(Keypoint text descriptions)

__________

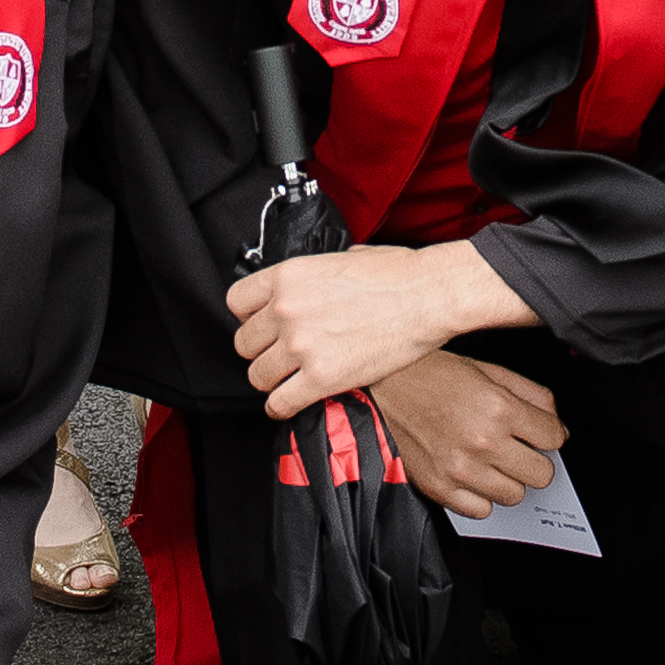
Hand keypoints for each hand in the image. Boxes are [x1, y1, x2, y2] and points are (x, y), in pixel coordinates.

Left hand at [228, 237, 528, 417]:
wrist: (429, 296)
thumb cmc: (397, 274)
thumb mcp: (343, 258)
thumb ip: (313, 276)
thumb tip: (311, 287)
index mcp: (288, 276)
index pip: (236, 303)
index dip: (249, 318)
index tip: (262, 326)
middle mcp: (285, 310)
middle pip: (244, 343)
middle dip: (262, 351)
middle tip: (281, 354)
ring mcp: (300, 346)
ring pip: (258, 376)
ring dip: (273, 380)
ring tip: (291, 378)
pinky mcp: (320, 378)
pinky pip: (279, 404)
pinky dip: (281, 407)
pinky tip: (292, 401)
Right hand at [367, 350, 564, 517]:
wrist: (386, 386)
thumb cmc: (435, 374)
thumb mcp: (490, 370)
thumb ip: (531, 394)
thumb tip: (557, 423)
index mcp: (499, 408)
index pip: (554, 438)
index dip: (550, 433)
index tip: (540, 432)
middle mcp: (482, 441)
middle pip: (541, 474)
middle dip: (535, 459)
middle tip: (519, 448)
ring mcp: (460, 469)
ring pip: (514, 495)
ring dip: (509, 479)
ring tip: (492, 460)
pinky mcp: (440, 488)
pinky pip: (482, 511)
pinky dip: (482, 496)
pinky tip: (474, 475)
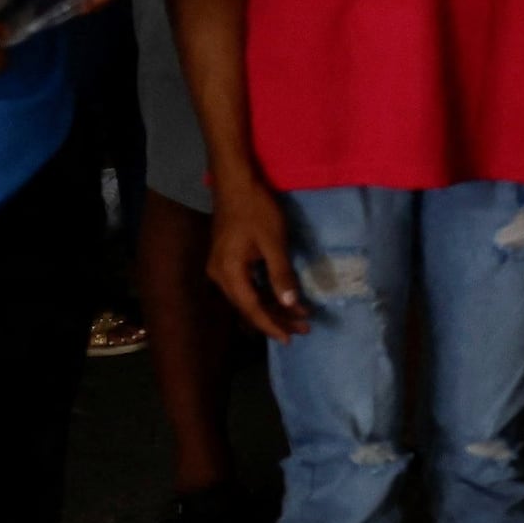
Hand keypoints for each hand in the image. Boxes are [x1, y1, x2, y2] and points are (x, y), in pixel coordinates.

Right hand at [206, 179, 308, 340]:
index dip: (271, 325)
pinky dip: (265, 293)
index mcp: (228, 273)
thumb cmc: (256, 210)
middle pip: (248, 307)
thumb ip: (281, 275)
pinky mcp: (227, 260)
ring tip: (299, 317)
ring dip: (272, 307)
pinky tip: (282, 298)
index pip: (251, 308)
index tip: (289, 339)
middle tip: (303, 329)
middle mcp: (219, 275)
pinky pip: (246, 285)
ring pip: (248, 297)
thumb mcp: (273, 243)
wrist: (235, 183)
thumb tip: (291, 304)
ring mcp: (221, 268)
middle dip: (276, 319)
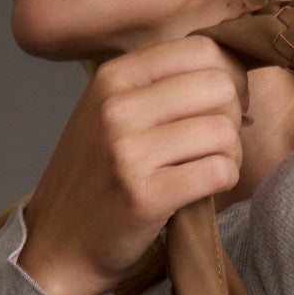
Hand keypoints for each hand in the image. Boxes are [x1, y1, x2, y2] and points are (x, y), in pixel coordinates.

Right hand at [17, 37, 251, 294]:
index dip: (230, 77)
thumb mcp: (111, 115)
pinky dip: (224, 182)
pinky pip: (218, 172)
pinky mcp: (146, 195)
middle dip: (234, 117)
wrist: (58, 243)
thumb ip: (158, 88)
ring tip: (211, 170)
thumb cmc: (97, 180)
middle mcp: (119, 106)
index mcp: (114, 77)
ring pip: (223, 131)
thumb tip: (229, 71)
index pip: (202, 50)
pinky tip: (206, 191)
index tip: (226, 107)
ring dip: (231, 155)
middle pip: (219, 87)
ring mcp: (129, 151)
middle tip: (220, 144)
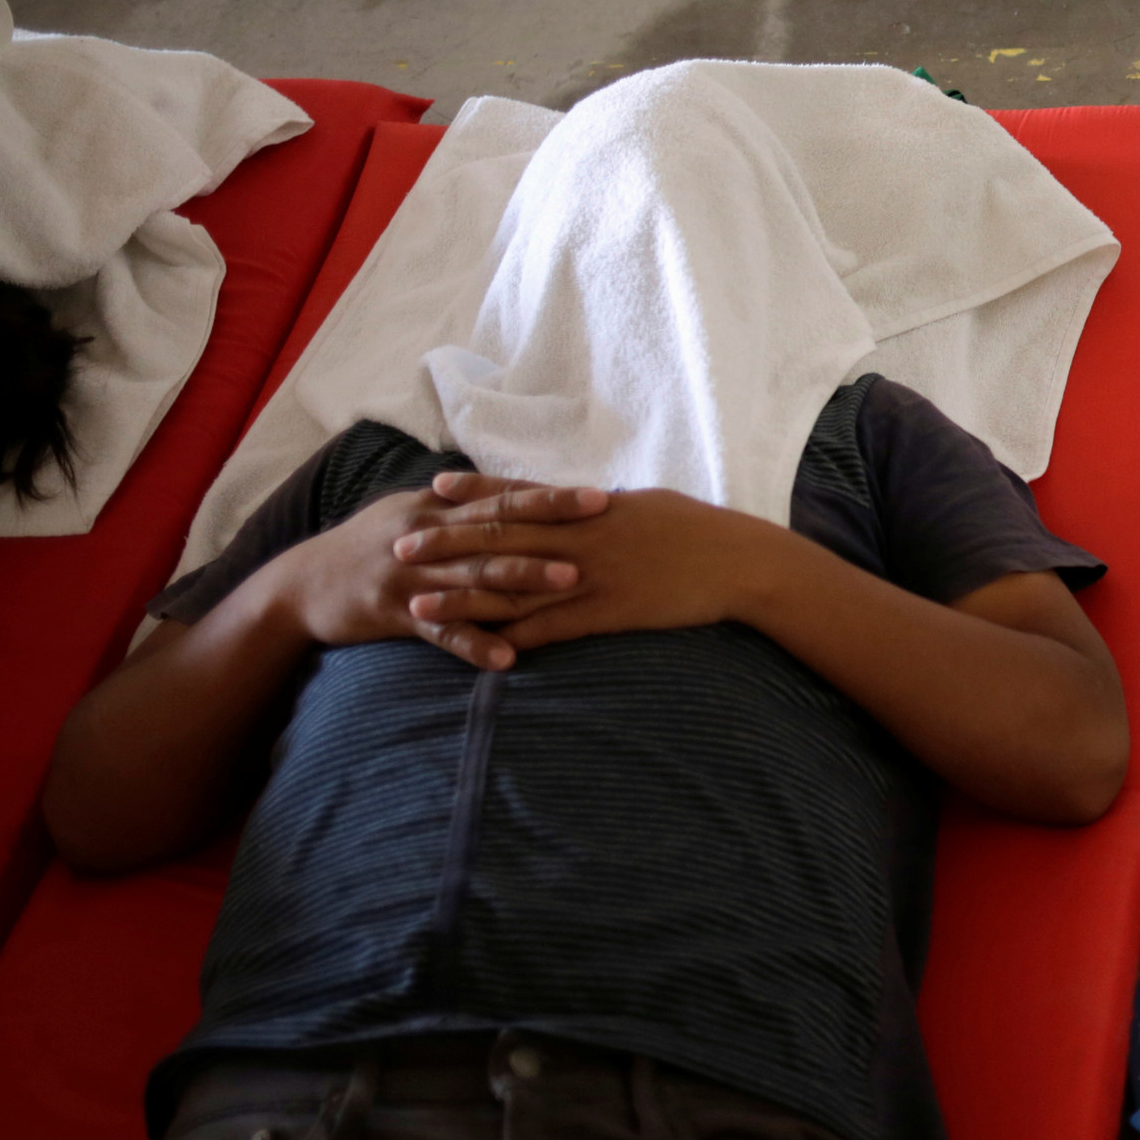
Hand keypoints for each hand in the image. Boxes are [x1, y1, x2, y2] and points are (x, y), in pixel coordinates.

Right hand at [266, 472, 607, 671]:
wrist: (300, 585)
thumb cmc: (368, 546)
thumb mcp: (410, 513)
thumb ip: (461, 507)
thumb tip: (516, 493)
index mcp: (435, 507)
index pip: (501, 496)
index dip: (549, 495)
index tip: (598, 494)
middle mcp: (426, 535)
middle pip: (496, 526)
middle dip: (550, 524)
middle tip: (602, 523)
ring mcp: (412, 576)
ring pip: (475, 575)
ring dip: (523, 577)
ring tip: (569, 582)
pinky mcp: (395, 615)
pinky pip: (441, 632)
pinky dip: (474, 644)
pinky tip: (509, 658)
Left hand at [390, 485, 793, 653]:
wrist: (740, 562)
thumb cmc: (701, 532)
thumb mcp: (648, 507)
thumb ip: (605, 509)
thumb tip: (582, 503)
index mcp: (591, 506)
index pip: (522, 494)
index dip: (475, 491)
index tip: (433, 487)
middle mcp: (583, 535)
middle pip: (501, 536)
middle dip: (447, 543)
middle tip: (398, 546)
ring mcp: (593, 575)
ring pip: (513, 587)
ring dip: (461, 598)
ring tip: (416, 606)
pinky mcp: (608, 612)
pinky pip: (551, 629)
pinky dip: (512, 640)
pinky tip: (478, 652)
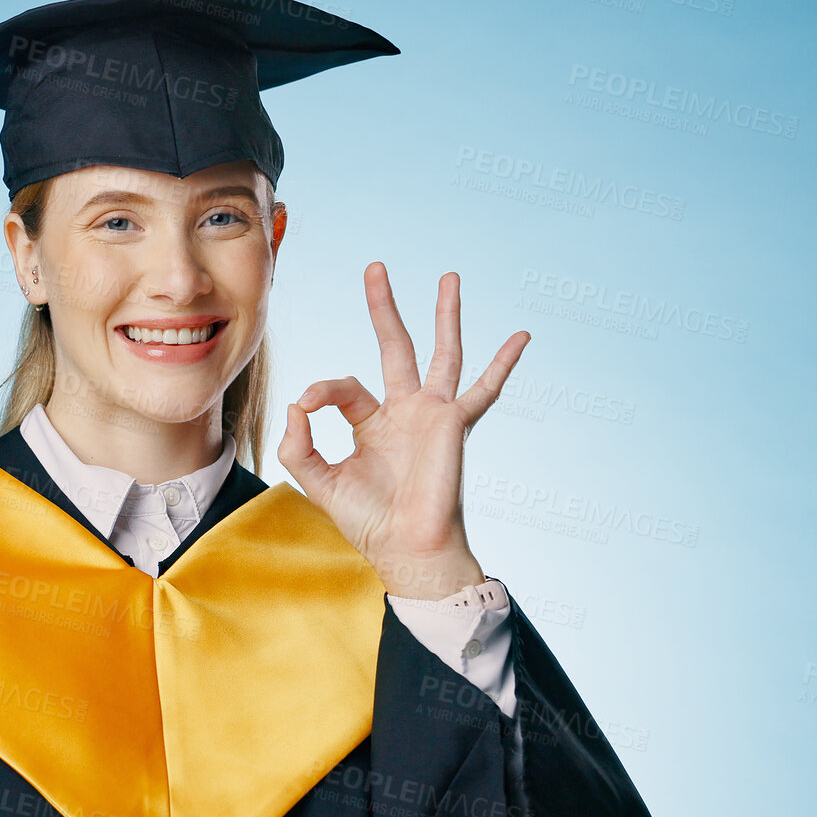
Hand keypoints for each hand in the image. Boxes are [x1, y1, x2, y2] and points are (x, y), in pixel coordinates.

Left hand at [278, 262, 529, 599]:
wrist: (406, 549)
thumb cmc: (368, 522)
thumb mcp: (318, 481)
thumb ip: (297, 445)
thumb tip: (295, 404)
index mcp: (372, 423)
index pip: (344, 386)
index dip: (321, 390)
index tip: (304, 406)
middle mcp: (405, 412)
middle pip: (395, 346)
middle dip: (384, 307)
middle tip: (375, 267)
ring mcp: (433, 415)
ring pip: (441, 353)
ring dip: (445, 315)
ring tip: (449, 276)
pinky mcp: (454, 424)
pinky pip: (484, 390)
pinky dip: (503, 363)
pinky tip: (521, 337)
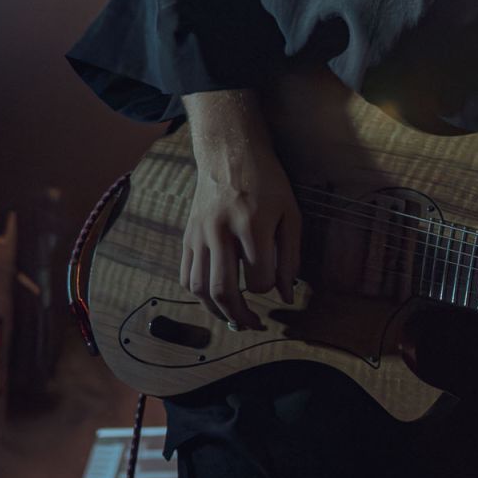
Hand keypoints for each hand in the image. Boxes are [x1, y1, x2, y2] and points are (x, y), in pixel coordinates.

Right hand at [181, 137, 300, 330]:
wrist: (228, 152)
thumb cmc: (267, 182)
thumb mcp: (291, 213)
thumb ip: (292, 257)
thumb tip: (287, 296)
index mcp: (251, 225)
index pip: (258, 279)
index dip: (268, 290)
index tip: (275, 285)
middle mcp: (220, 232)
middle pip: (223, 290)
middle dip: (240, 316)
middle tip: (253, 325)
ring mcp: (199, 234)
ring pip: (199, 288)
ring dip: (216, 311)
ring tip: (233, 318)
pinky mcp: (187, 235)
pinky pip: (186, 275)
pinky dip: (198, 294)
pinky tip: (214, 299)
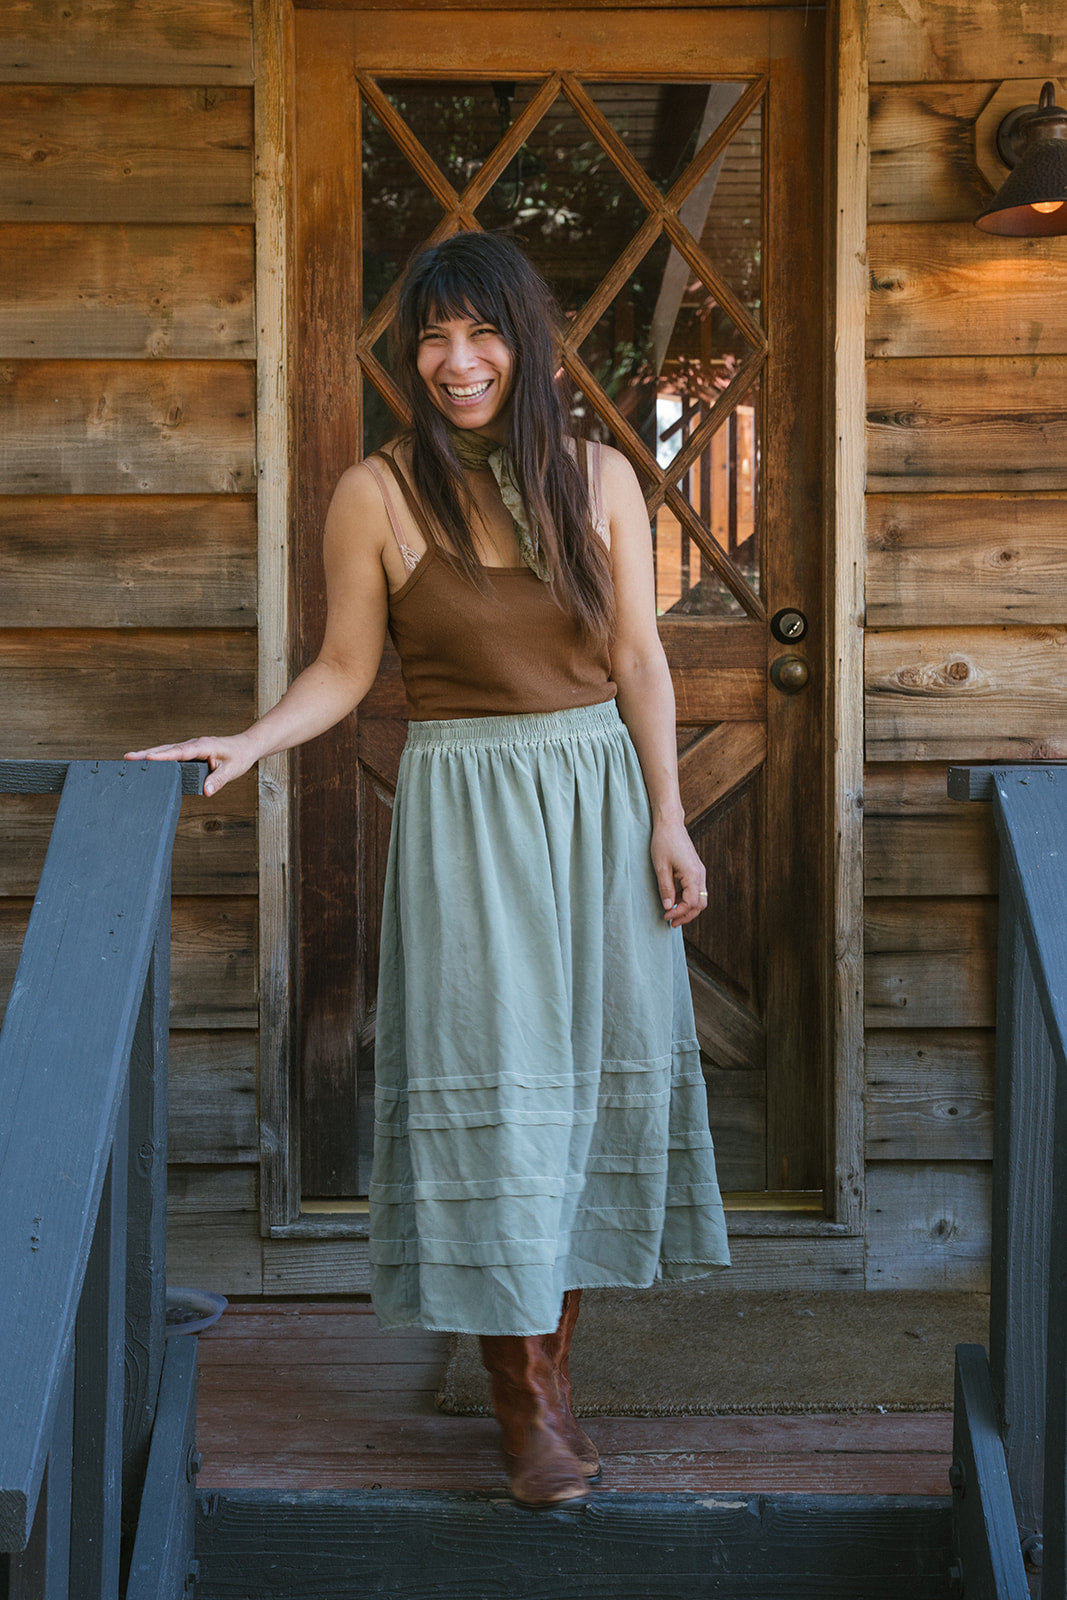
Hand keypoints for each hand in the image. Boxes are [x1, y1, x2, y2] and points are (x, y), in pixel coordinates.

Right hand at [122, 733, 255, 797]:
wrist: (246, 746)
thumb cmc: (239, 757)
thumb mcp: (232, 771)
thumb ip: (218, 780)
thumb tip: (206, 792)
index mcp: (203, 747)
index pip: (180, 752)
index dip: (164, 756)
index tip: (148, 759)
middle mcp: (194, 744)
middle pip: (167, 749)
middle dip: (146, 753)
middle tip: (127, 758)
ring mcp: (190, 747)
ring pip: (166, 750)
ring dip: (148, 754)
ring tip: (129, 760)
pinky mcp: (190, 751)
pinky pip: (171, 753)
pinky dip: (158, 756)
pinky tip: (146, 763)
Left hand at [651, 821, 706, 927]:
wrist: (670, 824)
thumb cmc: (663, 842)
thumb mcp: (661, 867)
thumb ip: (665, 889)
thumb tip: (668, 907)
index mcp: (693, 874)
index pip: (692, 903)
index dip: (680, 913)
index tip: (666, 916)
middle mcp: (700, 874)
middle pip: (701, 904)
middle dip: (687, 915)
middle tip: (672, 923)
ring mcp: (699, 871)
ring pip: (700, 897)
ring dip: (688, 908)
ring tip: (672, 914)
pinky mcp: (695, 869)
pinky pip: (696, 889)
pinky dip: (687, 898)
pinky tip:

__________

- **PROBLEM TO SOLVE**
Return all records verbatim and drop the pictures.

- **PROBLEM SOLUTION**
Hand keypoints for each hand in the image. Boxes are [x1, y1, x2, y2] and points are (x, y), in pixel coordinates.

Left hand at [228, 237, 528, 417]:
wrist: (429, 296)
thumb cmc: (397, 274)
thumb mcp: (343, 258)
thumb ip: (313, 276)
thumb tip: (311, 287)
index mcp: (288, 276)
index pip: (236, 303)
index dip: (249, 318)
index tip: (262, 326)
middle mcp: (285, 310)
middle pip: (244, 343)
middle dip: (262, 351)
middle tip: (281, 354)
ring mcp: (300, 346)
ring pip: (258, 376)
ring dip: (273, 380)
ring tip: (291, 378)
pinky mcp: (320, 378)
pinky pip: (279, 404)
pinky dip: (281, 407)
pinky tip: (292, 401)
Right hand at [367, 350, 564, 517]:
wrist: (386, 386)
thumb cmc: (435, 374)
thumb mcp: (490, 370)
thumb ip: (531, 394)
thumb tip: (557, 423)
index mcp: (499, 408)
index pip: (554, 438)
index dip: (550, 433)
index tip: (540, 432)
middle mcp: (482, 441)
middle pip: (541, 474)
middle dip: (535, 459)
middle tip: (519, 448)
ring mcp: (460, 469)
ring pip: (514, 495)
ring dip: (509, 479)
ring tip: (492, 460)
pinky mcp: (440, 488)
pinky pip: (482, 511)
pinky dip: (482, 496)
pinky tip: (474, 475)
Hand keypoints for each hand in the image. Boxes are [x1, y1, x2, y2] and points are (x, y), in pixel coordinates.

Right hand at [206, 179, 308, 340]:
index dip: (271, 325)
pinky dip: (265, 293)
index mcp: (228, 273)
thumb cmc: (256, 210)
middle pip: (248, 307)
thumb ip: (281, 275)
pinky mcp: (227, 260)
ring tip: (299, 317)
ring dip: (272, 307)
pinky tip: (282, 298)
index pip: (251, 308)
index tip: (289, 339)
middle tip: (303, 329)
middle mcp: (219, 275)
pinky pip: (246, 285)
ring pip: (248, 297)
thumb mcp: (273, 243)
wrist: (235, 183)
thumb tip: (291, 304)
ring mcp: (221, 268)
middle dip: (276, 319)
Hand keypoints for each hand in the image. Boxes are [x1, y1, x2, y2] and points are (x, y), in pixel coordinates.

Right hand at [17, 37, 251, 294]:
index dip: (230, 77)
thumb mcp: (111, 115)
pinky dip: (224, 182)
pinky pip: (218, 172)
pinky mcp: (146, 195)
middle dip: (234, 117)
wrist: (58, 243)
thumb ip: (158, 88)
ring tip: (211, 170)
thumb cmc: (97, 180)
middle mcp: (119, 106)
index mcp: (114, 77)
ring pip: (223, 131)
thumb tip: (229, 71)
index pip: (202, 50)
pinky tip: (206, 191)
index tip: (226, 107)
ring dip: (231, 155)
middle pip: (219, 87)
ring mcp: (129, 151)
middle tip: (220, 144)
Hand keypoints for each hand in the image. Boxes are [x1, y1, x2, y2] and points are (x, y), in pixel coordinates.

Right hand at [266, 472, 607, 671]:
wrist: (300, 585)
thumb cmc: (368, 546)
thumb mcp: (410, 513)
thumb ip: (461, 507)
thumb tip: (516, 493)
index mcp: (435, 507)
index pip: (501, 496)
index dip: (549, 495)
index tip: (598, 494)
middle mcp: (426, 535)
middle pip: (496, 526)
middle dip: (550, 524)
middle tip: (602, 523)
ring mcp: (412, 576)
ring pip: (475, 575)
ring dip: (523, 577)
ring tip: (569, 582)
pinky mcp: (395, 615)
pinky pip: (441, 632)
pinky dip: (474, 644)
pinky tip: (509, 658)
Left hand at [390, 485, 793, 653]:
wrist: (740, 562)
thumb cmc: (701, 532)
thumb mcp: (648, 507)
thumb ip: (605, 509)
thumb tip: (582, 503)
index mcp: (591, 506)
index pip: (522, 494)
index dip: (475, 491)
index tip: (433, 487)
middle mcp: (583, 535)
middle pip: (501, 536)
middle dip: (447, 543)
middle tip: (398, 546)
ring mcp: (593, 575)
ring pip: (513, 587)
ring dip: (461, 598)
ring tip: (416, 606)
pinky mcp: (608, 612)
pinky pip: (551, 629)
pinky dip: (512, 640)
pinky tip: (478, 652)
Hand keypoints for each hand in the image. Boxes are [x1, y1, x2, y2] and points are (x, y), in pixel coordinates.

Left hand at [278, 262, 529, 599]:
wrist: (406, 549)
thumb cmc: (368, 522)
thumb mcp: (318, 481)
thumb ip: (297, 445)
thumb tip: (295, 404)
index mcp: (372, 423)
index pip: (344, 386)
index dip: (321, 390)
index tip: (304, 406)
middle mcp: (405, 412)
middle pip: (395, 346)
middle dip: (384, 307)
middle tip: (375, 267)
ring mcp: (433, 415)
ring pip: (441, 353)
ring dip: (445, 315)
ring tip: (449, 276)
pinky mcp: (454, 424)
pinky pip: (484, 390)
pinky dip: (503, 363)
pinky tip: (521, 337)
Hand keypoints for each hand in the image. Boxes are [x1, y1, x2, y2] and points are (x, y), in pixel coordinates.

Right hand at [181, 137, 300, 330]:
wrist: (228, 152)
thumb cmc: (267, 182)
thumb mcp: (291, 213)
thumb ip: (292, 257)
thumb tip: (287, 296)
index mcp: (251, 225)
index pip: (258, 279)
index dip: (268, 290)
index tip: (275, 285)
middle mcp: (220, 232)
middle pip: (223, 290)
middle dip: (240, 316)
middle tip: (253, 325)
ring mcp: (199, 234)
ring pip: (199, 288)
ring dip: (216, 311)
ring tip: (233, 318)
pinky mcp: (187, 235)
pinky pip: (186, 275)
pinky dip: (198, 294)
pinky tip: (214, 299)
Hand keypoints for each hand in the image. Boxes are [x1, y1, x2, y2] and points are (x, y), in pixel coordinates.

Right hand at [122, 733, 255, 797]:
wrist: (246, 746)
thumb cmc: (239, 757)
thumb mcp: (232, 771)
thumb ip: (218, 780)
thumb tip: (206, 792)
index mcp: (203, 747)
index pip: (180, 752)
index dip: (164, 756)
index tip: (148, 759)
middle mcp: (194, 744)
middle pip: (167, 749)
middle dip: (146, 753)
middle tip: (127, 758)
ring mcp: (190, 747)
ring pip: (166, 750)
ring dip: (148, 754)
ring tip: (129, 760)
pinky mcp: (190, 751)
pinky pip: (171, 753)
pinky dip: (158, 756)
pinky tip: (146, 763)
Left hand at [651, 821, 706, 927]:
wrist: (670, 824)
thumb cmc: (663, 842)
thumb mcp: (661, 867)
thumb ip: (665, 889)
thumb tip: (668, 907)
index mcp: (693, 874)
index pip: (692, 903)
index dip: (680, 913)
index tip: (666, 916)
middle mcp: (700, 874)
middle pip: (701, 904)
middle dip: (687, 915)
middle tip: (672, 923)
ring mcp: (699, 871)
ring pip: (700, 897)
ring dip: (688, 908)
ring tip: (672, 914)
pinky mcp: (695, 869)
pinky pip: (696, 889)
pinky dip: (687, 898)
pinky tip:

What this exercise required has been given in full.